*YOUR TASK*. The records that follow are to be transcribed in full, leaving out each picture.

*SUPPLIED INFORMATION*.
※

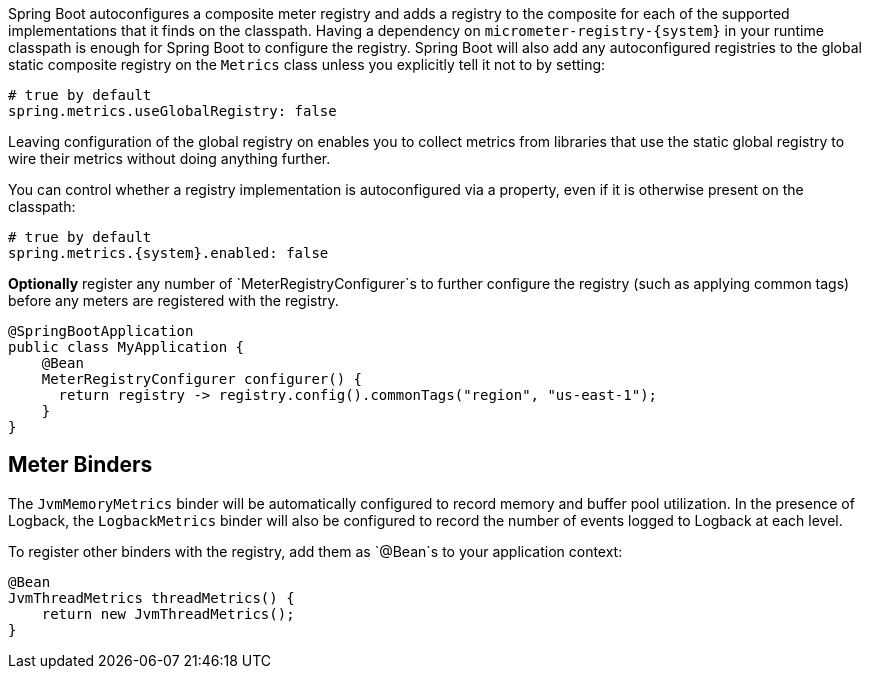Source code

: Spring Boot autoconfigures a composite meter registry and adds a registry to the composite for each of the supported implementations that it finds on the classpath. Having a dependency on `micrometer-registry-{system}` in your runtime classpath is enough for Spring Boot to configure the registry. Spring Boot will also add any autoconfigured registries to the global static composite registry on the `Metrics` class unless you explicitly tell it not to by setting:

[source,yml]
----
# true by default
spring.metrics.useGlobalRegistry: false
----

Leaving configuration of the global registry on enables you to collect metrics from libraries that use the static global registry to wire their metrics without doing anything further.

You can control whether a registry implementation is autoconfigured via a property, even if it is otherwise present on the classpath:

[source,yml,subs=+attributes]
----
# true by default
spring.metrics.{system}.enabled: false
----

*Optionally* register any number of `MeterRegistryConfigurer`s to further configure the registry (such as applying common tags) before any meters are registered with the registry.

[source,java]
----
@SpringBootApplication
public class MyApplication {
    @Bean
    MeterRegistryConfigurer configurer() {
      return registry -> registry.config().commonTags("region", "us-east-1");
    }
}
----

ifeval::["{system}" == "atlas"]
Below is a list of the most common configuration properties you will want to change and their default values
(from any property source, e.g. application.yml):

```yml
# The location of your Atlas server
spring.metrics.atlas.uri: http://localhost:7101/api/v1/publish

# You will probably want disable Atlas publishing in a local development profile.
spring.metrics.atlas.enabled: true

# The interval at which metrics are sent to Atlas. See Duration.parse for the expected format.
# The default is 1 minute.
spring.metrics.atlas.step: PT1M
```

For a full list of configuration properties that can influence Atlas publishing, see
`com.netflix.spectator.atlas.AtlasConfig`.
endif::[]

ifeval::["{system}" == "prometheus"]
If Spring Boot Actuator is on the classpath, an actuator endpoint will be wired to `/prometheus` by default that presents a Prometheus scrape with the appropriate format.

To add actuator if it isn't already present on your classpath in Gradle:

[source,groovy]
----
compile 'org.springframework.boot:spring-boot-actuator'
----

Or in Maven:

[source,xml]
----
<dependency>
  <groupId>org.springframework.boot</groupId>
  <artifactId>spring-boot-actuator</artifactId>
</dependency>
----

If you'd like the endpoint to be wired to a different endpoint, add a property:

```yml
endpoints.prometheus.id: micrometheus
```

Here is an example `scrape_config` to add to prometheus.yml:

```yml
scrape_configs:
  - job_name: 'spring'
    metrics_path: '/prometheus'
    static_configs:
      - targets: ['HOST:PORT']
```
endif::[]

ifeval::["{system}" == "datadog"]
The Datadog registry pushes metrics to datadoghq periodically. Below is a list of
the most common configuration properties you will want to change and their default values
(from any property source, e.g. application.yml):

```yml
spring.metrics.datadog.apiKey: YOURKEY

# You will probably want disable Atlas publishing in a local development profile.
spring.metrics.datadog.enabled: true

# The interval at which metrics are sent to Datadog. See Duration.parse for the expected format.
# The default is 10 seconds, which matches the Datadog Agent publishes at.
spring.metrics.datadog.step: PT10S
```

For a full list of configuration properties that can influence Datadog publishing, see
`io.micrometer.core.instrument.datadog.DatadogConfig`.
endif::[]

== Meter Binders

The `JvmMemoryMetrics` binder will be automatically configured to record memory and buffer pool utilization. In the presence of Logback, the `LogbackMetrics` binder will also be configured to record the number of events logged to Logback at each level.

To register other binders with the registry, add them as `@Bean`s to your application context:

[source,java]
----
@Bean
JvmThreadMetrics threadMetrics() {
    return new JvmThreadMetrics();
}
----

※

*YOUR RESPONSE*.
Source code

: Spring Boot autoconfigures a composite meter registry and adds a registry to the composite for each of the supported implementations that it finds on the classpath. Having a dependency on `micrometer-registry-{system}` in your runtime classpath is enough for Spring Boot to configure the registry. Spring Boot will also add any autoconfigured registries to the global static composite registry on the `Metrics` class unless you explicitly tell it not to by setting:

[source,yml]
----
# true by default
spring.metrics.useGlobalRegistry: false
----

Leaving configuration of the global registry on enables you to collect metrics from libraries that use the static global registry to wire their metrics without doing anything further.

You can control whether a registry implementation is autoconfigured via a property, even if it is otherwise present on the classpath:

[source,yml,subs=+attributes]
----
# true by default
spring.metrics.{system}.enabled: false
----

*Optionally* register any number of `MeterRegistryConfigurer`s to further configure the registry (such as applying common tags) before any meters are registered with the registry.

[source,java]
----
@SpringBootApplication
public class MyApplication {
    @Bean
    MeterRegistryConfigurer configurer() {
      return registry -> registry.config().commonTags("region", "us-east-1");
    }
}
----

ifeval::["{system}" == "atlas"]
Below is a list of the most common configuration properties you will want to change and their default values
(from any property source, e.g. application.yml):

```yml
# The location of your Atlas server
spring.metrics.atlas.uri: http://localhost:7101/api/v1/publish

# You will probably want disable Atlas publishing in a local development profile.
spring.metrics.atlas.enabled: true

# The interval at which metrics are sent to Atlas. See Duration.parse for the expected format.
# The default is 1 minute.
spring.metrics.atlas.step: PT1M
```

For a full list of configuration properties that can influence Atlas publishing, see
`com.netflix.spectator.atlas.AtlasConfig`.
endif::[]

ifeval::["{system}" == "prometheus"]
If Spring Boot Actuator is on the classpath, an actuator endpoint will be wired to `/prometheus` by default that presents a Prometheus scrape with the appropriate format.

To add actuator if it isn't already present on your classpath in Gradle:

[source,groovy]
----
compile 'org.springframework.boot:spring-boot-actuator'
----

Or in Maven:

[source,xml]
----
<dependency>
  <groupId>org.springframework.boot</groupId>
  <artifactId>spring-boot-actuator</artifactId>
</dependency>
----

If you'd like the endpoint to be wired to a different endpoint, add a property:

```yml
endpoints.prometheus.id: micrometheus
```

Here is an example `scrape_config` to add to prometheus.yml:

```yml
scrape_configs:
  - job_name: 'spring'
    metrics_path: '/prometheus'
    static_configs:
      - targets: ['HOST:PORT']
```
endif::[]

ifeval::["{system}" == "datadog"]
The Datadog registry pushes metrics to datadoghq periodically. Below is a list of
the most common configuration properties you will want to change and their default values
(from any property source, e.g. application.yml):

```yml
spring.metrics.datadog.apiKey: YOURKEY

# You will probably want disable Atlas publishing in a local development profile.
spring.metrics.datadog.enabled: true

# The interval at which metrics are sent to Datadog. See Duration.parse for the expected format.
# The default is 10 seconds, which matches the Datadog Agent publishes at.
spring.metrics.datadog.step: PT10S
```

For a full list of configuration properties that can influence Datadog publishing, see
`io.micrometer.core.instrument.datadog.DatadogConfig`.
endif::[]

== Meter Binders

The `JvmMemoryMetrics` binder will be automatically configured to record memory and buffer pool utilization. In the presence of Logback, the `LogbackMetrics` binder will also be configured to record the number of events logged to Logback at each level.

To register other binders with the registry, add them as `@Bean`s to your application context:

[source,java]
----
@Bean
JvmThreadMetrics threadMetrics() {
    return new JvmThreadMetrics();
}
----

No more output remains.